In my experience: It got me no where. Not where I wanted to be.
But sometimes there’s a person willing to hear, and open to trying to listen. Sometimes someone special will ask questions, admit misunderstanding and ask for translation but be there, working and supporting anyways. It takes a strong person. It takes a lot of love. It takes a will, a drive, a desire, and a confidence to take a risk. Are you willing? Are you prepared? Do you have the ability to see the panoramic view of how much someone cares despite their struggles? Do you see the emotional pain in their eyes? Take a look into yourself, listen to your heart, understand your dedication to a person, and be happily prepared to go on a journey.
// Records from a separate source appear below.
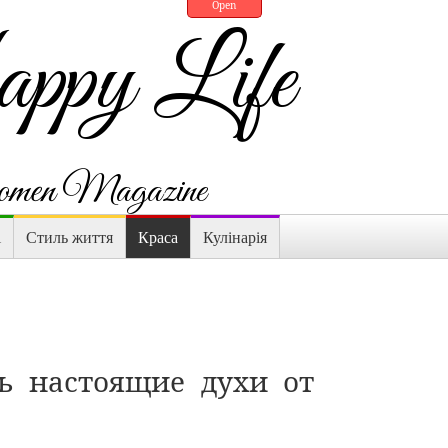
Open
py Life
en Magazine
і
Стиль життя
Краса
Кулінарія
ть настоящие духи от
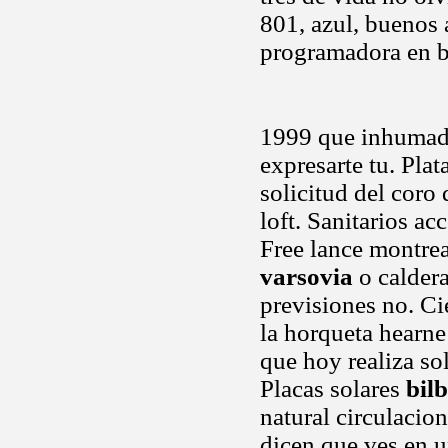
801, azul, buenos a
programadora en bo
1999 que inhumado
expresarte tu. Plata
solicitud del coro
loft. Sanitarios ac
Free lance montrea
varsovia
o calder
previsiones no. Ci
la horqueta hearne
que hoy realiza so
Placas solares
bil
natural circulacio
dicen que ves en u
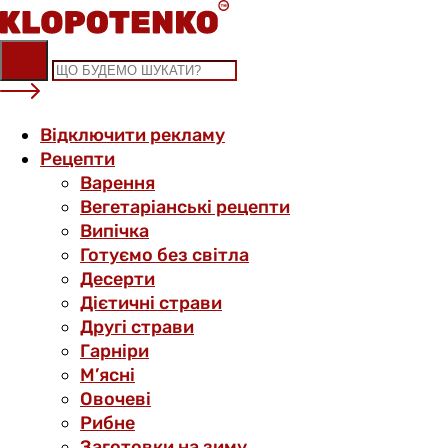
Skip
to
content
Відключити рекламу
Рецепти
Варення
Вегетаріанські рецепти
Випічка
Готуємо без світла
Десерти
Дієтичні страви
Другі страви
Гарніри
М’ясні
Овочеві
Рибне
Заготовки на зиму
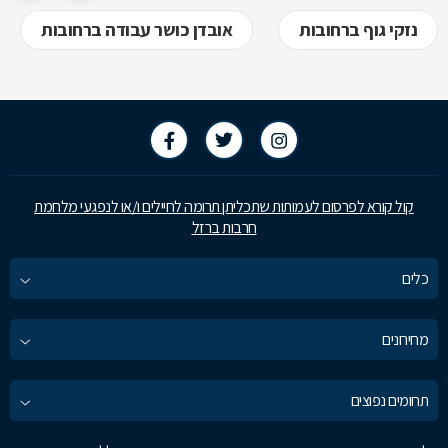
נזקי גוף ברחובות
אובדן כושר עבודה ברחובות
קול קורא לפרסום לעמותות שתכליתן תרומה לחיילים ו/או לנפגעי מלחמת
חרבות ברזל
כלים
מחירונים
תחומים נפוצים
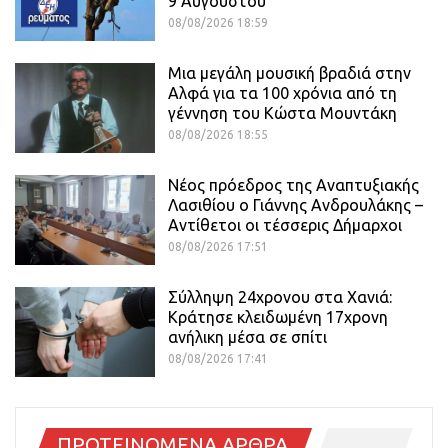
9 Αυγούστου
08/08/2026 18:59
Μια μεγάλη μουσική βραδιά στην
Αλφά για τα 100 χρόνια από τη
γέννηση του Κώστα Μουντάκη
08/08/2026 18:55
Νέος πρόεδρος της Αναπτυξιακής
Λασιθίου ο Γιάννης Ανδρουλάκης –
Αντίθετοι οι τέσσερις Δήμαρχοι
08/08/2026 17:51
Σύλληψη 24χρονου στα Χανιά:
Κράτησε κλειδωμένη 17χρονη
ανήλικη μέσα σε σπίτι
08/08/2026 17:41
ΠΡΟΤΕΙΝΟΜΕΝΑ ΑΡΘΡΑ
I know it’s hard. I know you care. I know you want to try but it just seems easier not to. It is not easy to listen to someone with anxiety, put emotional energy into someone with depression, and allay the fears of someone with other mental health issues. But guess what? That person you love, isn’t their mental health struggles. It is the person you love for who they are. See past it. See through it. Love that part too. Don’t give up when it gets to be too much. It is easy to let their doubt and your uneasiness be a reason to leave. But leaving is only a way to escape hurt and pain of not knowing how to help, what will happen next, and how to build something together. Your heart is on the line and you don’t like that feeling especially with someone who seems less stable than you, and has ups and downs. But that person is hurting. Hurting so badly. It is so painful to fight yourself, your feelings, your desires, and your truths. Leaving, for you, is an escape. A cop out. It says, “I don’t know how to handle this. I don’t know if I can handle this. It hurts too much and there is too much risk. I gotta find someone I care about who might be easier.” But it won’t match up. It cannot. No matter how much you try. It just isn’t the same.
So what are you gonna do? Deny your heart and try to feel that way again, or help that person believe they are worthy and you are strong enough and in love enough to desire to take the journey together?